TEMPE, AZ - One person's trash is another person's treasure, unless you're a worm, in which case that trash is your food.
It's a simple concept one Tempe woman uses to live a greener, more natural lifestyle.
Lisa Taylor is a graduate student at Arizona State University. She studies biology and is a big fan of spiders. But it's the worms she keeps in her home that sparked our attention.
"You would think it smells, but it really doesn't," said Taylor, referring to the wooden wine crate she keeps beneath her kitchen table. "When you get close to it, it smells kind of earthy, like the woods," she added.
Within the wooden box dwell hundreds of earthworms, all feasting on scraps of fruit and vegetable matter Taylor places atop a layer of dirt.
The worms consume their food, and excrete waste like any other creature.
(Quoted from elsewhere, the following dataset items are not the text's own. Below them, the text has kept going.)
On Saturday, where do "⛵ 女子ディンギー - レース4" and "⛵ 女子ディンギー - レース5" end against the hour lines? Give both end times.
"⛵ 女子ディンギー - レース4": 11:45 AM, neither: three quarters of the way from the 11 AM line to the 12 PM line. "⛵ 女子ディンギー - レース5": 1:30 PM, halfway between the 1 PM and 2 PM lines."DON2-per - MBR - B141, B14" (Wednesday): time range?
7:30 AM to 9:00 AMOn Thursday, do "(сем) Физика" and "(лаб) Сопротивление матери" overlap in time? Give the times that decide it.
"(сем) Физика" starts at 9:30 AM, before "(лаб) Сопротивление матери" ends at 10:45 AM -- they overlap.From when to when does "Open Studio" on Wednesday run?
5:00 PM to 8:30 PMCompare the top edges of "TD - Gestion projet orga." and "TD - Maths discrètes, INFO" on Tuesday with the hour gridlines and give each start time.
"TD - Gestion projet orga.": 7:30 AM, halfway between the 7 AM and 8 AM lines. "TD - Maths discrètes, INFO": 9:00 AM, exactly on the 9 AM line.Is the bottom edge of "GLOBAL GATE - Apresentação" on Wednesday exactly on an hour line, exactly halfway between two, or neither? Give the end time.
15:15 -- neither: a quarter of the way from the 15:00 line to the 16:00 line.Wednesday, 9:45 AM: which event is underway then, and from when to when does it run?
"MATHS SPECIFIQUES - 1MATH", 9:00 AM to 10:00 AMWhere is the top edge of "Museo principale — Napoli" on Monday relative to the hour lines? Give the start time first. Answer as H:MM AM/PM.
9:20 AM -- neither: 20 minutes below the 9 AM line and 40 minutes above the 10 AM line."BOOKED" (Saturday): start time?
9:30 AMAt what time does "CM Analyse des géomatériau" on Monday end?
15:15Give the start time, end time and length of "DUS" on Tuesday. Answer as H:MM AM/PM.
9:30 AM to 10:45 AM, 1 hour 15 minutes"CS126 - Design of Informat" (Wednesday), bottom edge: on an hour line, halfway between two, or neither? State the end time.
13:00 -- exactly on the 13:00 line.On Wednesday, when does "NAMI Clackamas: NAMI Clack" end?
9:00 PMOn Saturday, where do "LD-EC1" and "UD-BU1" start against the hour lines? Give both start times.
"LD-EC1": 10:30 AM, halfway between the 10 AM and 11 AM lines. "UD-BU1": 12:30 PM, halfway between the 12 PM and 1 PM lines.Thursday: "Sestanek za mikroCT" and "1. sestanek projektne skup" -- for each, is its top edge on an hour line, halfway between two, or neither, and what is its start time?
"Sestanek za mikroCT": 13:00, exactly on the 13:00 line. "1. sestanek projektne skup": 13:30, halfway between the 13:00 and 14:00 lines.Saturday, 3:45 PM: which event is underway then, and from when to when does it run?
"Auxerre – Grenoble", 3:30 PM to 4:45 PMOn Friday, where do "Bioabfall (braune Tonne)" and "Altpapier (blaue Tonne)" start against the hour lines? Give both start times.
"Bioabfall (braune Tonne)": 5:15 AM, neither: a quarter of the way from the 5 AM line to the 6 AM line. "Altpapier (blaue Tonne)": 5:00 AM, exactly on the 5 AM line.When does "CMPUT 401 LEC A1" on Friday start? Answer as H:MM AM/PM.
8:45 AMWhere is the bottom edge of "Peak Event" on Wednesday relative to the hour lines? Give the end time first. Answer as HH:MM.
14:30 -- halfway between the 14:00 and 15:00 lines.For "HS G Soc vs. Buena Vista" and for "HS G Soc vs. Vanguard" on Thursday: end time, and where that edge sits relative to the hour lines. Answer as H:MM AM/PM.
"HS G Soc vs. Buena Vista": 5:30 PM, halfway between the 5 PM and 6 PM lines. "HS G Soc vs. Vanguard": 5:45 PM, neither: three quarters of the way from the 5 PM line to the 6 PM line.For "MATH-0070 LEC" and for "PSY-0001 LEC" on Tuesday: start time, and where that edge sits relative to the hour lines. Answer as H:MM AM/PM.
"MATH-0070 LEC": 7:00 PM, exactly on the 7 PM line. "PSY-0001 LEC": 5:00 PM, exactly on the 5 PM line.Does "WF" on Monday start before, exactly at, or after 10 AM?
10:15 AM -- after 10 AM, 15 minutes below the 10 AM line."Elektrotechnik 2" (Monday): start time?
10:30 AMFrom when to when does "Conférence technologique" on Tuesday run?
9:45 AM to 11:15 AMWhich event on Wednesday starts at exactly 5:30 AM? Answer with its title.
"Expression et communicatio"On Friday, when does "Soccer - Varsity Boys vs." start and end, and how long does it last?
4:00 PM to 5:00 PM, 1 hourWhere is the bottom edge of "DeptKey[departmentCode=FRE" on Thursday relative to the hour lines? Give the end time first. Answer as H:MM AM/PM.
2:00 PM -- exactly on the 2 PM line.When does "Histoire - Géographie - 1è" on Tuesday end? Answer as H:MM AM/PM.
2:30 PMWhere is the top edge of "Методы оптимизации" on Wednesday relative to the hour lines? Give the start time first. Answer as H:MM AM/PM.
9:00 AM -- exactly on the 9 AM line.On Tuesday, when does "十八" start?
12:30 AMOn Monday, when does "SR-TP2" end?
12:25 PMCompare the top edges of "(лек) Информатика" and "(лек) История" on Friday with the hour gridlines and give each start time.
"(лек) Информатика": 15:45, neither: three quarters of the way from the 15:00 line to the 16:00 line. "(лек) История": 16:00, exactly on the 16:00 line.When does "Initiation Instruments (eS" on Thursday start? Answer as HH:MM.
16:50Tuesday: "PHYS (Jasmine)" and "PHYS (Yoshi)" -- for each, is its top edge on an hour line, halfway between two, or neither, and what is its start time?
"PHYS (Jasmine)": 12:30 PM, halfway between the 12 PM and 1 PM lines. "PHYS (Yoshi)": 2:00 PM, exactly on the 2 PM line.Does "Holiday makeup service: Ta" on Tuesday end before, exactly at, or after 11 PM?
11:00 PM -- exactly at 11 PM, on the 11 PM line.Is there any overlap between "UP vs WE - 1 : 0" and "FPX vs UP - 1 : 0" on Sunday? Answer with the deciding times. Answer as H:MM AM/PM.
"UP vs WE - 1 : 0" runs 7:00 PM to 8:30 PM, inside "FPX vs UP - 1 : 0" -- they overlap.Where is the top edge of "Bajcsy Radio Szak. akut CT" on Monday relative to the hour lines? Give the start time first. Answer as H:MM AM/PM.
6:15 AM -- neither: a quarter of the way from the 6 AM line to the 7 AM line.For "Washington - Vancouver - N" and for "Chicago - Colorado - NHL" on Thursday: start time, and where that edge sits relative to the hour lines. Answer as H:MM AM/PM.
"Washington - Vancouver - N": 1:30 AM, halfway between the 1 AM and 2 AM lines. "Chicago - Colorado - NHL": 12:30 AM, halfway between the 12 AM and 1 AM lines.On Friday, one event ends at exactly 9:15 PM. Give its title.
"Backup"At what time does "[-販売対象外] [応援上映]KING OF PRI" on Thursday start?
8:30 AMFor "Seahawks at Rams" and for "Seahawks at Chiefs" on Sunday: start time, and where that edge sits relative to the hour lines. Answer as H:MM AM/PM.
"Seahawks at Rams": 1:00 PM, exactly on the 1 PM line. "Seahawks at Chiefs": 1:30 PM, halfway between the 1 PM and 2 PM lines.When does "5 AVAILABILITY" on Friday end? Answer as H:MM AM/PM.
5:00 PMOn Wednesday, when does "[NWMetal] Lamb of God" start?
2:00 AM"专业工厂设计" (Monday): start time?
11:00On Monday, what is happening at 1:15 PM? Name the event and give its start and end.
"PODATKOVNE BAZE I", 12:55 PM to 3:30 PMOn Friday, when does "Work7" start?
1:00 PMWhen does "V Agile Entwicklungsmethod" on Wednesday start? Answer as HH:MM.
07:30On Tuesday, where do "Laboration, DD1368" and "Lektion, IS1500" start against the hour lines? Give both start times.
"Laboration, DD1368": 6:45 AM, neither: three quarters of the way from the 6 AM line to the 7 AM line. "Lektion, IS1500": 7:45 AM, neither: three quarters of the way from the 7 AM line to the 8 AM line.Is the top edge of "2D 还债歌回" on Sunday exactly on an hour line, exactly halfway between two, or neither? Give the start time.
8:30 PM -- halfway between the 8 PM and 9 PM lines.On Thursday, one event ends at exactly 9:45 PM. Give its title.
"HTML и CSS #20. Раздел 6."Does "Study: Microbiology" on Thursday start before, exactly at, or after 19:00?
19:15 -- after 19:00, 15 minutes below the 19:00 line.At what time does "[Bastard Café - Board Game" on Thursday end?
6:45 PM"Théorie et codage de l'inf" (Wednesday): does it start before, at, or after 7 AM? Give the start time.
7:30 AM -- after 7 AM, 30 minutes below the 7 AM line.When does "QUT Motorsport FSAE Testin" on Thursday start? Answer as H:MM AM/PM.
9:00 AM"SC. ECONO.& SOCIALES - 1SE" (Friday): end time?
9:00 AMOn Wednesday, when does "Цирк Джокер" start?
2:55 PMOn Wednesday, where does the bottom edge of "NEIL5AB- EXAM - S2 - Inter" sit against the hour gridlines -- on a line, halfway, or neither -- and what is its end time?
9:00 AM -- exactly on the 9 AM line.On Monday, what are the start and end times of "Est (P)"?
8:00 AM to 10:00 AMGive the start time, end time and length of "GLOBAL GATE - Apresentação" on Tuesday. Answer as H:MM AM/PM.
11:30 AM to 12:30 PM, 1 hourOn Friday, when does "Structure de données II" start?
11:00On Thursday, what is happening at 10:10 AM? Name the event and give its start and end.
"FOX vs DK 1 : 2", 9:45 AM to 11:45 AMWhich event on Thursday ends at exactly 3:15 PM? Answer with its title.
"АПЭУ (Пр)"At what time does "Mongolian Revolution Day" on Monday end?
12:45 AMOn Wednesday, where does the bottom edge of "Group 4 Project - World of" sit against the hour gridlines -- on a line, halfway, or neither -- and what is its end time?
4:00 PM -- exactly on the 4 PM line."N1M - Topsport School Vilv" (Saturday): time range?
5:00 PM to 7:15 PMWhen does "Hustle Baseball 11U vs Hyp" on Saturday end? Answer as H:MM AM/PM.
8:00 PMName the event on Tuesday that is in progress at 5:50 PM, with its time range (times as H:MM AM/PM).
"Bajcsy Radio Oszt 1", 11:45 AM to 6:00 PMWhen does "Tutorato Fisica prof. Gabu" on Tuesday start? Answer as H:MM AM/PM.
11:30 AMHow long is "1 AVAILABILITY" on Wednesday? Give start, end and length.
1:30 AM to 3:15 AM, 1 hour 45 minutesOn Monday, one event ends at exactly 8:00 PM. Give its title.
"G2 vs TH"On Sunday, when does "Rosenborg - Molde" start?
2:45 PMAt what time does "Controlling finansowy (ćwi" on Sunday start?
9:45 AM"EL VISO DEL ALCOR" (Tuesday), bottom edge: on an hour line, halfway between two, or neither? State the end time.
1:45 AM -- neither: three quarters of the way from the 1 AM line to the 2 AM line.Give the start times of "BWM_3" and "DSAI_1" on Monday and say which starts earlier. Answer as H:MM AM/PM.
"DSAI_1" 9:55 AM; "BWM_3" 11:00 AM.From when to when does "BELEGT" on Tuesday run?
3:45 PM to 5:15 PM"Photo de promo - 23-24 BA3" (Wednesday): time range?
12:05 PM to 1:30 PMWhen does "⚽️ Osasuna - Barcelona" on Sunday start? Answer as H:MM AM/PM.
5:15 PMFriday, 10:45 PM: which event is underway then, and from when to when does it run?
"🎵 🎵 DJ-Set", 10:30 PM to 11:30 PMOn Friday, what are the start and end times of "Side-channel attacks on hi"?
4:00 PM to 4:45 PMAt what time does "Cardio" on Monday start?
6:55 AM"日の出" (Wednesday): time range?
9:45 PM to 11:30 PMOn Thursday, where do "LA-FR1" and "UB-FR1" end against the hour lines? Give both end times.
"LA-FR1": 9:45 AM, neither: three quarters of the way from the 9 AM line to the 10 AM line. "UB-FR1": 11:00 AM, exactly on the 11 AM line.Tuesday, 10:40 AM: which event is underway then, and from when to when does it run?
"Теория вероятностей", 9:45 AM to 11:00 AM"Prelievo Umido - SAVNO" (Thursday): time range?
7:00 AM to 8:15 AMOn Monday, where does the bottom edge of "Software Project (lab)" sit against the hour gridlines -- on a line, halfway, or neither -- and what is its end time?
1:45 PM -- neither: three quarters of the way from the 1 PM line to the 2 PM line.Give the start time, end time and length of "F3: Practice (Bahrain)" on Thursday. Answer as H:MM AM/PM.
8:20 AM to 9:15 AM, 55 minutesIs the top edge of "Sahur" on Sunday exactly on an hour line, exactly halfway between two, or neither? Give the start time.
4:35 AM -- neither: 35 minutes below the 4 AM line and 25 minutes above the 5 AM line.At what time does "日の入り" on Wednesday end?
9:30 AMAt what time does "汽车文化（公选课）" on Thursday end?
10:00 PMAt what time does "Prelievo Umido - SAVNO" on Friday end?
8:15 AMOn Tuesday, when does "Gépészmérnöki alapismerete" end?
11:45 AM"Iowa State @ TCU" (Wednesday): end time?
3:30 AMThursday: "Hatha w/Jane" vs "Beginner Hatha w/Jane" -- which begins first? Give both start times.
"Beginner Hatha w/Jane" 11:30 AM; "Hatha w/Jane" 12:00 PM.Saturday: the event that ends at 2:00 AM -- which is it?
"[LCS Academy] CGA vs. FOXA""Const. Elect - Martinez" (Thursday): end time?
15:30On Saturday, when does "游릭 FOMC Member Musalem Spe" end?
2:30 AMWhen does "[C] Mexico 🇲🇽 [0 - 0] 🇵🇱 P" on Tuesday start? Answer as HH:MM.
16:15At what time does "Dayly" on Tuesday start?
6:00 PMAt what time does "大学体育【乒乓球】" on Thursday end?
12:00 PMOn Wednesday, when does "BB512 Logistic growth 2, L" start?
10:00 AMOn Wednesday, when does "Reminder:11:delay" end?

After a few days, Taylor collects the worm castings for use in her garden.
"It's a good thing to conserve limited resources, a good thing not to throw away excess trash if you don't have to," she said.
Taylor has observed interesting worm behavior in the process. Apparently, her little recyclers are picky eaters.
"If you put a watermelon rind in there, each one kind of goes over there. You'll find hundreds of worms under the watermelon rind. If you put in lemon peels or onion peels, they kind of stay away from it," Taylor said with a giggle.
You can buy the worms or find them in manure piles or other compost heaps. The Phoenix Permaculture society has information and offers classes on worm composting. There are also numerous websites devoted to the practice.
It's just another way some are choosing to live a green and sustainable life.